Following last year’s brilliant 40-year festival, which brought more artists, exhibitors and international experts to Linz than ever before, this year Ars Electronica is going on a journey, or rather the festival itself is becoming a journey – a journey through “Kepler’s Gardens”, which are not just located in Linz at the JKU Campus but also 120 other locations worldwide. 120 locations between Tokyo and Los Angeles, where universities, museums, galleries, clubs, communes and businesses will hold hundreds of exhibitions, conferences, performances, concerts and workshops that are aimed at the local audiences.
Moderated by Martin Honzik (Managing Director, Festival / Prix / Exhibitions, Ars Electronica), Veronika Liebl (Director European Cooperation, Finance & Organisation; Festival / Prix / Exhibitions, Ars Electronica) will speak about the various digital formats that will be introduced with this year’s online journeys.

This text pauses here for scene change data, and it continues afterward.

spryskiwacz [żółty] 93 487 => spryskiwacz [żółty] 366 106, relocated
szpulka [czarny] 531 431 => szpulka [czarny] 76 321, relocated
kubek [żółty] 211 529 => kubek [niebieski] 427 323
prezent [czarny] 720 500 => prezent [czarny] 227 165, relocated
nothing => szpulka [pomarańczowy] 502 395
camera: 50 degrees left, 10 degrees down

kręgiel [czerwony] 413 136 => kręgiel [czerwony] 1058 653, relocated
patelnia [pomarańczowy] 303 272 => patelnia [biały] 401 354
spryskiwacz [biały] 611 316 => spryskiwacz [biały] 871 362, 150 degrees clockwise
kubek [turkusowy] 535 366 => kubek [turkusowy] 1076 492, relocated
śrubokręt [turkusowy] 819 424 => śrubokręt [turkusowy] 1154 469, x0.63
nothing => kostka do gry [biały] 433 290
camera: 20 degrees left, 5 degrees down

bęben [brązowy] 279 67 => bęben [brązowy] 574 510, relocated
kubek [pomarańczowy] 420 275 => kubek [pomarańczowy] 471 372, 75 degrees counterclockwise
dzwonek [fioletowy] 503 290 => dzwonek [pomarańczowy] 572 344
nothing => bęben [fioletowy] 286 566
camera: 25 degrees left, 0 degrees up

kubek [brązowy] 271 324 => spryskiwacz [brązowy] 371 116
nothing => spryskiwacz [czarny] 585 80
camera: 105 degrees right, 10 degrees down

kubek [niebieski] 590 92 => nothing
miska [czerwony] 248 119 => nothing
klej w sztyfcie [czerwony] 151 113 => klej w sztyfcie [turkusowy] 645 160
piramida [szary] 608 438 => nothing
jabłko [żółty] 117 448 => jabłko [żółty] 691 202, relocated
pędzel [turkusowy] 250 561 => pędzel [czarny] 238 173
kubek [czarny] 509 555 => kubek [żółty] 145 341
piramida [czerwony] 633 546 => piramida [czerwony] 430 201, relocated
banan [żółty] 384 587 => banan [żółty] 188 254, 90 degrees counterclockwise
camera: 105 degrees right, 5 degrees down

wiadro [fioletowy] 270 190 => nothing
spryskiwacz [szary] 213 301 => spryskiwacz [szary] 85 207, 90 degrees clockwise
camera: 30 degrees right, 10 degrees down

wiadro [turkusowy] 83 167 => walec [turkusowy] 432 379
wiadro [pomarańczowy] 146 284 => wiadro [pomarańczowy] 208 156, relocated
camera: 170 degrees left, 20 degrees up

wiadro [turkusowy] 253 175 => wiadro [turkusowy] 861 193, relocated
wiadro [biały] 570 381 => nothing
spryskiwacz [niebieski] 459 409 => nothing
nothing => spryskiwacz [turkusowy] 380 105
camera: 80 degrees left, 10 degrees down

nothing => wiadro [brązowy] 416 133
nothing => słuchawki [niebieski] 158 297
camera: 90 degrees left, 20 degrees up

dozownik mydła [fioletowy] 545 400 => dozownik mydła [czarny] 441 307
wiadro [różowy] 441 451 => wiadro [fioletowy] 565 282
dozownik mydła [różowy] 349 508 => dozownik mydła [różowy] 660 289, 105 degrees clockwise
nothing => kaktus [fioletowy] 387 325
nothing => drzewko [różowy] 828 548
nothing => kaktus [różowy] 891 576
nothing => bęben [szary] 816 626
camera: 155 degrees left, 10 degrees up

Starting in Linz and working with partners from Ars Electronica’s vast and storied international network, “real” events, headed by “real” artists and scientists for “real” audiences, will be networked into a global festival. Given this simultaneity in local-physical and globally networked events, Ars Electronica will once again become an exciting experimental laboratory and prototype for a next-level network primarily focused on new forms and possibilities of fusion and coexistence between analog and digital, real and virtual, physical and telematic proximity. From a broader vantage, the networked festival reflects the myriad existing strategies of online interaction, from live-streaming to participatory virtual environments. Ars Electronica Journeys is one of the new concepts designed to provide interactive guided tours that do not require the audience’s physical presence. In these explorations, artists and scientists will not only share exclusive insights into their practices, but also their surroundings, labs or favourite routes to walk when thinking. With Mozilla Hubs, an open source project by Mozilla that allows anybody to create and design virtual rooms, we introduce another powerful tool to the online festival that investigates how communication in mixed reality can come to life. This year, more than 60 Mozilla Hubs with a multitude of content were created by Ars Electronica and its partner gardens worldwide.